La question du calendrier
Mais si chacun prône l’union, chacun veut rassembler à sa façon. Les partisans de Dominique Strauss-Kahn, le favori jusqu’à présent, plaident plus que jamais pour un rassemblement autour de leur champion. «En soi, les primaires sont excellentes, mais si ce qui est perçu, ce ne sont que des divisions, alors il y a des correctifs à apporter», estime François Kalfon, le spécialiste des sondages au PS. «Il faut un mode de désignation qui soit au niveau des préoccupations des Français, dit-il, pas de nombrilisme.»
Invité mardi du «Talk Orange-Le Figaro», le sénateur maire de Lyon Gérard Collomb a souhaité que les primaires confirment un favori plutôt que départagent des prétendants. Pour ce qui le concerne: DSK. «Les primaires peuvent permettre le rassemblement de tous les socialistes», a-t-il expliqué. Gérard Collomb espère que Royal et Hollande retireront leurs candidatures. Il compte aussi sur le ralliement d’Aubry.
Que tous les autres candidats renoncent, c’est le rêve des strauss-kahniens. Aujourd’hui, la réalité est différente. «En politique, il faut de la cohérence», rétorque le député européen Stéphane Le Foll, le bras droit de François Hollande. «Ceux qui ont voulu des primaires ne peuvent pas nous dire maintenant qu’il n’y en a plus! Ce n’est pas sérieux. Mais s’il y un truc sur lequel on veut réfléchir, il y a le calendrier.» Accélérer le choix du candidat, c’est la proposition des hollandais pour répondre à l’attente de l’électorat plus vite. «Tant qu’on sera dans le flou général, on sera dans le flou général», poursuit-il. Sans candidat et donc sans projet identifié, le PS ne pourrait être audible. Pour François Hollande, avoir un candidat c’est pouvoir proposer «peut-être une candidature commune» à gauche ensuite.

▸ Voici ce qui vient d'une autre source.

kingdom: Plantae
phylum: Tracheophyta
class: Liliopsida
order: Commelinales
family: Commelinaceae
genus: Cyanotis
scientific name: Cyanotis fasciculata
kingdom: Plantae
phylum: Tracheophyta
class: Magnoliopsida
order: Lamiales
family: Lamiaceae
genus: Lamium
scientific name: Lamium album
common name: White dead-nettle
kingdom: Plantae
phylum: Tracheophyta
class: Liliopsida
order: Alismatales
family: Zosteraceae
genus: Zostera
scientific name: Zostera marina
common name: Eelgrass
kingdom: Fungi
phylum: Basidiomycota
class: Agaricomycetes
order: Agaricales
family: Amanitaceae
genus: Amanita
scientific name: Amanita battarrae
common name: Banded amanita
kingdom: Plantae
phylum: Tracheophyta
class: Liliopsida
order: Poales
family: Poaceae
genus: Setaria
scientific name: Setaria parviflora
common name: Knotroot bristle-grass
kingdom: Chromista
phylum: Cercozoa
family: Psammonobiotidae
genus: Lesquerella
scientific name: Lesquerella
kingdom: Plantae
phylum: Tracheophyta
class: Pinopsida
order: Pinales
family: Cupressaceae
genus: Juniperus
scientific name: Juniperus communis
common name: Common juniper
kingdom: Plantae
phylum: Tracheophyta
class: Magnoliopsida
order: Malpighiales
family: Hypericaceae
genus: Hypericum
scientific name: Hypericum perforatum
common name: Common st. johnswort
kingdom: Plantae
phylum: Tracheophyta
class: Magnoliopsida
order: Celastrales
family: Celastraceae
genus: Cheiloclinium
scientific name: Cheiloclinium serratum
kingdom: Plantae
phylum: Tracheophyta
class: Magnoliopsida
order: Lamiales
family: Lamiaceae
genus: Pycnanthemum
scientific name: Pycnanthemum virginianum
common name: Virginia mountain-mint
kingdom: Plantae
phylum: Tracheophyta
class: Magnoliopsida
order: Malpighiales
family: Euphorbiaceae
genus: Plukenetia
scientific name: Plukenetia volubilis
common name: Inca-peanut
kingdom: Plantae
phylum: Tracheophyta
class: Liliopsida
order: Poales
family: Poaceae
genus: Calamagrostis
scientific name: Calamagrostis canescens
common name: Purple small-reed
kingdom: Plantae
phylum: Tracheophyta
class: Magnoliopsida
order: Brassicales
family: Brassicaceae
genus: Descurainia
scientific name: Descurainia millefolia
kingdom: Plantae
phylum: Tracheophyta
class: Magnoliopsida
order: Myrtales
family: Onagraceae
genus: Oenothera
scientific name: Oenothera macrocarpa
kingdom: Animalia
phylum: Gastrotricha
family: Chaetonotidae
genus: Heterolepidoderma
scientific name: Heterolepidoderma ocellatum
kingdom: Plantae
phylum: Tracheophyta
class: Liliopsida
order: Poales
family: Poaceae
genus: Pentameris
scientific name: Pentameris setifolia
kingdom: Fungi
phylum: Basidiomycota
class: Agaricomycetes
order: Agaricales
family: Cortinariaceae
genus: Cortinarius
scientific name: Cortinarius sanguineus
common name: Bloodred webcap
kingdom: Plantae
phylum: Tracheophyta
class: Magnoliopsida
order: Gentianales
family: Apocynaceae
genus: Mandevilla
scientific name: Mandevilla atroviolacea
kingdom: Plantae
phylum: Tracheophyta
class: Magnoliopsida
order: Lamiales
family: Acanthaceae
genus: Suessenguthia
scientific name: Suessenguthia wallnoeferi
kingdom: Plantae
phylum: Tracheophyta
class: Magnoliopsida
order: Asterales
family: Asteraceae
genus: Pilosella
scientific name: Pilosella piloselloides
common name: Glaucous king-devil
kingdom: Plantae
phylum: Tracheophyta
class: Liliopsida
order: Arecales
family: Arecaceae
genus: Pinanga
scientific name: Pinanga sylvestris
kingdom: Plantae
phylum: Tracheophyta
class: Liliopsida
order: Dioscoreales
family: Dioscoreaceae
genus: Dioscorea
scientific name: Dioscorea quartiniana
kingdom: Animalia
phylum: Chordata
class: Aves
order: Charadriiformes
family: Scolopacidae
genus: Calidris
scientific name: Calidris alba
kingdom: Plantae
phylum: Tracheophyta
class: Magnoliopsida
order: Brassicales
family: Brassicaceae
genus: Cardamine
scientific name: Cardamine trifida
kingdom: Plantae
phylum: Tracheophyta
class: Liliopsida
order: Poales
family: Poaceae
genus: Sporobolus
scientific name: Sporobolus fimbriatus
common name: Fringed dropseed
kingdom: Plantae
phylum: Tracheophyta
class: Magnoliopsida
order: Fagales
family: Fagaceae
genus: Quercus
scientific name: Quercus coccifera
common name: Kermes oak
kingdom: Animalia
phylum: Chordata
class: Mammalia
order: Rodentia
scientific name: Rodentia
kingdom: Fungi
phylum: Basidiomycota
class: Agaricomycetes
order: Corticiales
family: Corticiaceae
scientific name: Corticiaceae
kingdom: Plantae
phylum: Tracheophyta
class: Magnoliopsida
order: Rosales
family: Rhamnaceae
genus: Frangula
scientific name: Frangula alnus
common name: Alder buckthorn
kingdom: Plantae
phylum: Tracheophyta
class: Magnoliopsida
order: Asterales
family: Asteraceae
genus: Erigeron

Ségolène Royal non plus n’a jamais cru dans le calendrier retenu par le PS. «La meilleure riposte c’est que la gauche ait enfin un projet et un candidat. Hélas le calendrier des appareils et l’impatience du peuple ne vont pas de pair. J’avais dit que tout cela devait être prêt avant l’été sinon ce serait un boulevard pour d’autres», explique-t-elle dans un message sur Internet. Mais pour autant, les royalistes ne veulent pas rouvrir le débat de la date de la désignation. «Est-ce qu’on répond aux exigences des Français par un calendrier ou sur le fond? Sur le fond!», explique son porte-parole Guillaume Garot.
Martine Aubry et Ségolène Royal partagent la même préoccupation: avoir du temps pour se préparer à la campagne. La première secrétaire s’est fixée une échéance principale: le projet du PS qui doit être finalisé en mai. Un moment de clarification pour elle. Hors de question de toucher aux primaires ensuite. «Les Français sont attachés à la démocratie», analyse un partisan d’Aubry. «Ils voudront avoir le choix.» Pour qu’ils aient le choix, elle cultive sa spécificité. Demain, elle reçoit à Lille l’auteur d’Indignez-vous, Stéphane Hessel, l’un des plus gros succès de librairie du moment.